By Kim W.
Let's talk about what's left when you die. Sounds like a blast, right? Trust me. We'll have fun.
Physically, what's left is an obituary and a funeral. Unless you're a rockstar, or globally influential, in which case you may expect flowers along a fence somewhere. And unless I really get moving on solving that water crisis in Africa, I'm probably stuck with option one.
If I were hit by a bus today, my obituary would really sound pretty lame. Here goes, with some redactions because you, dear reader, and I, are not all that close yet:
Kimberly [Middle Name] [Last Name] of San Francisco, California, passed away Friday August 10th at the age of 28.
She was born in California to parents [Mama Fantastique] and [The Captain of Righteousness]. She is survived by her husband [Dr. MoneyPants].
Kimberly studied Theater and French at Arizona State and worked at [Bad Ass Startup].
Her hobbies included flying airplanes, circus arts, and injuring herself while trying to run.
She is survived by her husband, her brother, her parents, and a rather small extended family.
Now, aside from a rather unusual list of hobbies, it sure doesn't look like I accomplished much.
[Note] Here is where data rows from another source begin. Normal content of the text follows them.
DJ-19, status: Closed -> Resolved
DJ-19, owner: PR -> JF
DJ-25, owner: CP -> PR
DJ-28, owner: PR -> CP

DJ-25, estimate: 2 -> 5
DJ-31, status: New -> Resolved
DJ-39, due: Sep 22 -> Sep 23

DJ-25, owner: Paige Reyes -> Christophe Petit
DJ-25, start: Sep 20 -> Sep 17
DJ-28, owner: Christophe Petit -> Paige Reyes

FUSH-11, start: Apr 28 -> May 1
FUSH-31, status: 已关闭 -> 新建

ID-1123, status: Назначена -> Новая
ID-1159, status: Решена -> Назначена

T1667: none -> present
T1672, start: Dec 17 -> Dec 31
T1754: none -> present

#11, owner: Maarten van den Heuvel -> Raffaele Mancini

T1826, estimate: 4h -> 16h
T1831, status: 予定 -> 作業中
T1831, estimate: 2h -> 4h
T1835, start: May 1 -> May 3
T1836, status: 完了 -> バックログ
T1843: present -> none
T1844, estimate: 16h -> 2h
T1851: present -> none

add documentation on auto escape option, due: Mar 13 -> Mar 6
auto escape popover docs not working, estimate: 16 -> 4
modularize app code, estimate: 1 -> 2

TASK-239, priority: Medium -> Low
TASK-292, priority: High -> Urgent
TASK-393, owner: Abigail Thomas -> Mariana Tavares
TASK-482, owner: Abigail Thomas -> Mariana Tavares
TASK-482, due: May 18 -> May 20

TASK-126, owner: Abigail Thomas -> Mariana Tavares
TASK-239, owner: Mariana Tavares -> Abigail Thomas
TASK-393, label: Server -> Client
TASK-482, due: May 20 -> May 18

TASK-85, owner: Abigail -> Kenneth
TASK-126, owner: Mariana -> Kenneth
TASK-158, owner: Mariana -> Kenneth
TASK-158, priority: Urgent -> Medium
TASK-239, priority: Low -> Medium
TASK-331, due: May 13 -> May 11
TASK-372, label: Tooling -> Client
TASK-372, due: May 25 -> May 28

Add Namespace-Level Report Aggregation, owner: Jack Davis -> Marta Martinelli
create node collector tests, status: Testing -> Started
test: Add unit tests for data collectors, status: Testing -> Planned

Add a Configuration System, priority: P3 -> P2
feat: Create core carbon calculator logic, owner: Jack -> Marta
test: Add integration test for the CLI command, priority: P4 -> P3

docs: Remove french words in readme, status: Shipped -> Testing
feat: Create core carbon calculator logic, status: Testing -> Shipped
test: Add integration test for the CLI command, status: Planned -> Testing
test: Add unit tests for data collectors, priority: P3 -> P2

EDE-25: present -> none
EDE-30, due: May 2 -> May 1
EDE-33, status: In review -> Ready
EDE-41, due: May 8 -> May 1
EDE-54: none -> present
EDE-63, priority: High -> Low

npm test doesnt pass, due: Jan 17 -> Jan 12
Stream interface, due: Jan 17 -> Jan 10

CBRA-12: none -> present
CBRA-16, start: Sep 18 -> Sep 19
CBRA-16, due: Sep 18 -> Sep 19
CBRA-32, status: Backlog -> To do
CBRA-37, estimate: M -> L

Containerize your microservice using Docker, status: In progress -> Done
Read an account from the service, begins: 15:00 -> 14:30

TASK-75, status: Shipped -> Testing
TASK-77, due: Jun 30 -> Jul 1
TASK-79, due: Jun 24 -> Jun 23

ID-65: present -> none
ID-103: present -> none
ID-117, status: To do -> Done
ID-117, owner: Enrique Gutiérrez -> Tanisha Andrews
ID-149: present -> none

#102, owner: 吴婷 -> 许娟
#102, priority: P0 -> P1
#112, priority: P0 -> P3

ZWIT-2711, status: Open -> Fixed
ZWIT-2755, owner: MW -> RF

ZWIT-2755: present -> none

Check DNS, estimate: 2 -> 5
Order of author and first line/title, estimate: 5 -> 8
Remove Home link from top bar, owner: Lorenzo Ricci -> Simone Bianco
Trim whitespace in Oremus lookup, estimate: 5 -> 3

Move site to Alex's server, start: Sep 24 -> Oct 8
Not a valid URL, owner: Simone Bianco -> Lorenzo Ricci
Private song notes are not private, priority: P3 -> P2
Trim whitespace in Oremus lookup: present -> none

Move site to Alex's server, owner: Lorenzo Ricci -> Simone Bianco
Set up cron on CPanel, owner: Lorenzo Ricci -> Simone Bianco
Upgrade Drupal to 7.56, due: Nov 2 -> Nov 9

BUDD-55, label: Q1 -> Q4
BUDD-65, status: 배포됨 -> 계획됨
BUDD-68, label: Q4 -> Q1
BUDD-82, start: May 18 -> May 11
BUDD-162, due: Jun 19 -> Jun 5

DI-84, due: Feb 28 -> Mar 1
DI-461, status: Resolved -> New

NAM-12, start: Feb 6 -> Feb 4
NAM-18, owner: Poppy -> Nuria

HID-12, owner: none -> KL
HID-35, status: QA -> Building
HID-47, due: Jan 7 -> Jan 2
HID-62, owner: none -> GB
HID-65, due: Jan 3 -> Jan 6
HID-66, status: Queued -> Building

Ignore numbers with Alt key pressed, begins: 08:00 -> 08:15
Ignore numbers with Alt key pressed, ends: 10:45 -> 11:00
When I started thinking about this, my immediate reaction was, "Well, one day I'll have babies, at least! People who make children can't be wastes of space! That will validate my existence!". Nope: Rationalization Denied. Let's take this thought experiment even farther. Let's say I'm barren so I can't produce more of me, and maybe I break my wrists and can never type again, so I can't work. Oh, and my husband dumps me, just to round out the picture. What am I left with? That's where this shit gets tricky. When we derive all our value from the next possession or accomplishment or accolade, we invalidate our day to day. If you say, I won’t be happy until I do/get X, then what happens if you never do *it*? Or, if you do get *it*, and you still feel empty? As my new friend Jill says: you're just moving the goalpost.
So let's think about the other thing left when you die: the funeral. I went to a wedding once where the bridesmaids and groomsmen couldn't think of anything to say about the couple that wasn't a fact you could look up in a phone book. "She is a receptionist. He is a salesman. They are married. Today is Saturday". Nouns everywhere. It was horribly depressing because there was no connection between the people who were supposed to be their nearest and dearest. This is what I fear my friends will say about me when I die and it scares the shit out of me. "She was Kim. Now she is dead. Her dog is cute." But really, is it my fault they've got nothing to say about me? After all, I'm a barren, deformed, trapeze artist spinster. Kind of a shitty deck to be dealt, right?
What if this barren, deformed, trapeze artist spinster was Trish. Or my fabulous mother-in-law (yes, she's fabulous, I'm not kidding). Or EJ, my friend from circus who’s broken his back twice and is way better at life and trapeze than I’ll ever be. Or any of the people you meet in this world who truly affect you. If you wiped out all of those people's 'accomplishments' and threw their funeral today, everyone they know would stand up and say how they were impacted by that person's life.
It's not about the nouns. It's about the verbs. I don't want to people to say, "Kim was funny", I want them to say, "We laughed together". Not "She was smart" but "We learned from eachother". Not "She was an office manager", but "Damn, girl could stock a mean fridge". This is how I want to live my life. Engaging in, interacting with, and enjoying as much as I can of the day to day experiences, and the people that fill them.
Are you having fun yet? The depressing talk of obituaries and maimed circus freaks didn't do it for you? Damn. Then you're probably not invited to my funeral. Unless of course, you want to say something extremely flattering. Then you’re in. I’m not above hiding plants at the audience of my own funeral.
In all seriousness, this post was inspired by the recent death of my cousin Megan who died at the age of 26. She’d checked the donation box on her license, but her family was unsure of her wishes and almost missed out on the chance to donate her organs. But they did choose to donate, and out of tragedy comes at least five people who will be eternally grateful for her gift. Please take a moment to tell your family your wishes!